What you should do –
Produce an exact copy of the lines from the line containing "y, 19: 32.83 -> 32.72" through the last line of the entries below, and only those lines.

○ ○ ○ ○

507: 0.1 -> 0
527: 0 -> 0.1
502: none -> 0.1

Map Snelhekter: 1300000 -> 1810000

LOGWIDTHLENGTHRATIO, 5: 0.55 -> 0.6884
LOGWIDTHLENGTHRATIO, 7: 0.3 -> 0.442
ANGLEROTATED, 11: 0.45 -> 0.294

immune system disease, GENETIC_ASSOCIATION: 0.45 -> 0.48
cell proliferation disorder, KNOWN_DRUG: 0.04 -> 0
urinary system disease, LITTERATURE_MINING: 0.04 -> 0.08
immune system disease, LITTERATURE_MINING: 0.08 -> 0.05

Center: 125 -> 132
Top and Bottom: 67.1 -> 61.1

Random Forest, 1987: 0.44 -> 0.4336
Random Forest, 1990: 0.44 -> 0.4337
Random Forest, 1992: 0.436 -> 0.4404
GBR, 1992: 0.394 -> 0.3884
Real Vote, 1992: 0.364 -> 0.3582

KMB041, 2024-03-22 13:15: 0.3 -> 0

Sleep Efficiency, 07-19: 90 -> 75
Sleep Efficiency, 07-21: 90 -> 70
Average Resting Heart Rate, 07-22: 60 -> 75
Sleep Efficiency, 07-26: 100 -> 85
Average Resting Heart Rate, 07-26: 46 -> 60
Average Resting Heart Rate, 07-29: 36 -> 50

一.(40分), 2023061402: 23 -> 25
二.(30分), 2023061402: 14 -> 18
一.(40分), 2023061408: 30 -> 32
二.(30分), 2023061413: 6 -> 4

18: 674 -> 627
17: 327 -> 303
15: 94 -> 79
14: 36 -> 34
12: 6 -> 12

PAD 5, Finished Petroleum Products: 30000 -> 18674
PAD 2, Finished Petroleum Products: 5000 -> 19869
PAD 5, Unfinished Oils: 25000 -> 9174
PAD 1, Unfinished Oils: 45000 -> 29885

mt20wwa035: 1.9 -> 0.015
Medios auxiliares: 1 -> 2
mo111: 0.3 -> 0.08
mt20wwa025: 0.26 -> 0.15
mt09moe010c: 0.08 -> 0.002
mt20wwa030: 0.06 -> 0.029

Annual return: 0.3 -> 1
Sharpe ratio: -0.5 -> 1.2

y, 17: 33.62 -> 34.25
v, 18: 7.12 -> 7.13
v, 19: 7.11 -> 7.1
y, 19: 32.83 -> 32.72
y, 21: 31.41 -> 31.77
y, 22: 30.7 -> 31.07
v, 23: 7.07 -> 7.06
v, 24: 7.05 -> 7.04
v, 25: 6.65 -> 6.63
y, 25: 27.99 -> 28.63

○ ○ ○ ○

Result of the exercise –
y, 19: 32.83 -> 32.72
y, 21: 31.41 -> 31.77
y, 22: 30.7 -> 31.07
v, 23: 7.07 -> 7.06
v, 24: 7.05 -> 7.04
v, 25: 6.65 -> 6.63
y, 25: 27.99 -> 28.63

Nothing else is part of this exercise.